Ideally it should also be possible to get the image manifest without having to wait for the full image to be downloaded.
^ this one is work in progress.
Thank you!
@AlbanBedel thanks for trying out zot and reporting this issue.
Ok, I tried to reproduce this one but it doesn't.
Tried with this image which has ~4gb:
skopeo inspect --tls-verify=false docker://localhost:8090/cimg/android:2024.04.1-ndk
Because I'm on a slow vpn it took 15 minutes to sync it. So there is no timeout in sync config that would close the connection.

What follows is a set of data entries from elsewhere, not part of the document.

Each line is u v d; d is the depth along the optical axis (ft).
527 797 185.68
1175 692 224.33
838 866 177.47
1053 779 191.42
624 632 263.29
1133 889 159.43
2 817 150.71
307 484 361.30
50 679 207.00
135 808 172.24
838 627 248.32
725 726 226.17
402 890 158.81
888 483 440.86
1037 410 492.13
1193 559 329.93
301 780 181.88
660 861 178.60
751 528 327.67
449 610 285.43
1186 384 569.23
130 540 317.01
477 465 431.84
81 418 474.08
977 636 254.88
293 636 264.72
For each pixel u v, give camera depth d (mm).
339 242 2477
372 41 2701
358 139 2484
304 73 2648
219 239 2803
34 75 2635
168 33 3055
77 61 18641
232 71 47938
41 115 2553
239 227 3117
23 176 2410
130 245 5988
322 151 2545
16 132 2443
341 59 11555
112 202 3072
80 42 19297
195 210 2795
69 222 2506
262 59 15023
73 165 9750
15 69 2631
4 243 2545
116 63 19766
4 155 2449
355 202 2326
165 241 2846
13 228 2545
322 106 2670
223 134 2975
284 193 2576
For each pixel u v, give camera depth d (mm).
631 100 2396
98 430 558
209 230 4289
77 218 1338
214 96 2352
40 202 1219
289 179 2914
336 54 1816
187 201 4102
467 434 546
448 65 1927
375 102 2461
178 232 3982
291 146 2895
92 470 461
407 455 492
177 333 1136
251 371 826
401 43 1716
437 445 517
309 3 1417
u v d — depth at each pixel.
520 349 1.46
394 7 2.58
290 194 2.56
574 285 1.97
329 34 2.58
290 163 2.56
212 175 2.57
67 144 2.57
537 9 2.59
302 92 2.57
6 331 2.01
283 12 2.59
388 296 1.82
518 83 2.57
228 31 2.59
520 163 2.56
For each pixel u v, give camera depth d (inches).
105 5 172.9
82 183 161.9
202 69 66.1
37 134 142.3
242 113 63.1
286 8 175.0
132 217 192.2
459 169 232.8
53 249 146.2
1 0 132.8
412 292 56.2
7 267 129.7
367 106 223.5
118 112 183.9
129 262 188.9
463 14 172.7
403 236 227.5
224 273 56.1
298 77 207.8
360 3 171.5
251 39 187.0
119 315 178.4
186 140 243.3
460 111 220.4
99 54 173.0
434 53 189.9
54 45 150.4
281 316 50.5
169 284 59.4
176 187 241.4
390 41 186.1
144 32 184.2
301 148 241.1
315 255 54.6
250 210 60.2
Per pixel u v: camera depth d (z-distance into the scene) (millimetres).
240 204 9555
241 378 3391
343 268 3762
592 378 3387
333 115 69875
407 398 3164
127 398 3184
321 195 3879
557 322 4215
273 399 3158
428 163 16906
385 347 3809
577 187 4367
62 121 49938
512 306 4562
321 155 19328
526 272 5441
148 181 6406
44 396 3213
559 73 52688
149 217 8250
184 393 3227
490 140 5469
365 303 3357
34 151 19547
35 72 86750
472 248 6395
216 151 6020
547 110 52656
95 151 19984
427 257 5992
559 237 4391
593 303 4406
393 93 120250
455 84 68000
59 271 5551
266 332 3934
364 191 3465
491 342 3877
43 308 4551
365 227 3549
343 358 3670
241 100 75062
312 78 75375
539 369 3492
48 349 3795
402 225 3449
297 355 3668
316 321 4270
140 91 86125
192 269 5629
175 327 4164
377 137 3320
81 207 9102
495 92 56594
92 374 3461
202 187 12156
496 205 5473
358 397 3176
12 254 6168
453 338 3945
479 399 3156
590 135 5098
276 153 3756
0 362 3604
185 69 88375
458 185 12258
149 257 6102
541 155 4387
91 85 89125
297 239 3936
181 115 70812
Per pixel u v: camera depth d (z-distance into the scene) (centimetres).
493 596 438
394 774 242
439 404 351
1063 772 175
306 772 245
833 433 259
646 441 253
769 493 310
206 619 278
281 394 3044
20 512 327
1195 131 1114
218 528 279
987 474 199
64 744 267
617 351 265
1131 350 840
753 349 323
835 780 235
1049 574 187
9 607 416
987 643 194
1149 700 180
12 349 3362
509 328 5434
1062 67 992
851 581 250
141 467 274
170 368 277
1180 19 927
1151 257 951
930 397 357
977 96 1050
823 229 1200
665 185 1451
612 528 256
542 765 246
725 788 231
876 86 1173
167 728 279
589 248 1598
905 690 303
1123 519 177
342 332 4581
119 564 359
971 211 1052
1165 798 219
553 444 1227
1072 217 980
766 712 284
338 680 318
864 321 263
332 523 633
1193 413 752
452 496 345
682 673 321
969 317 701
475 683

The context cancelled error can happen only if the user cancels the on demand process (skopeo inspect in your case) or the client hits a timeout and bails out, or if the zot config file is updated and zot restarts internally all its components, sync included.
And because of the 504 error, I think you have an http server in front of zot? like an nginx and in this case you must increase its timeouts configuration.
You are right, my cluster use haproxy ingress which has a 50s inactivity timeout by default, so this bug can be closed. Nonetheless having an HTTP connection idle for such a long time is bound to create various problems, so I still hope this will be addressed at some point.
You are right, my cluster use haproxy ingress which has a 50s inactivity timeout by default, so this bug can be closed. Nonetheless having an HTTP connection idle for such a long time is bound to create various problems, so I still hope this will be addressed at some point.
Thank you! yes, we will address that.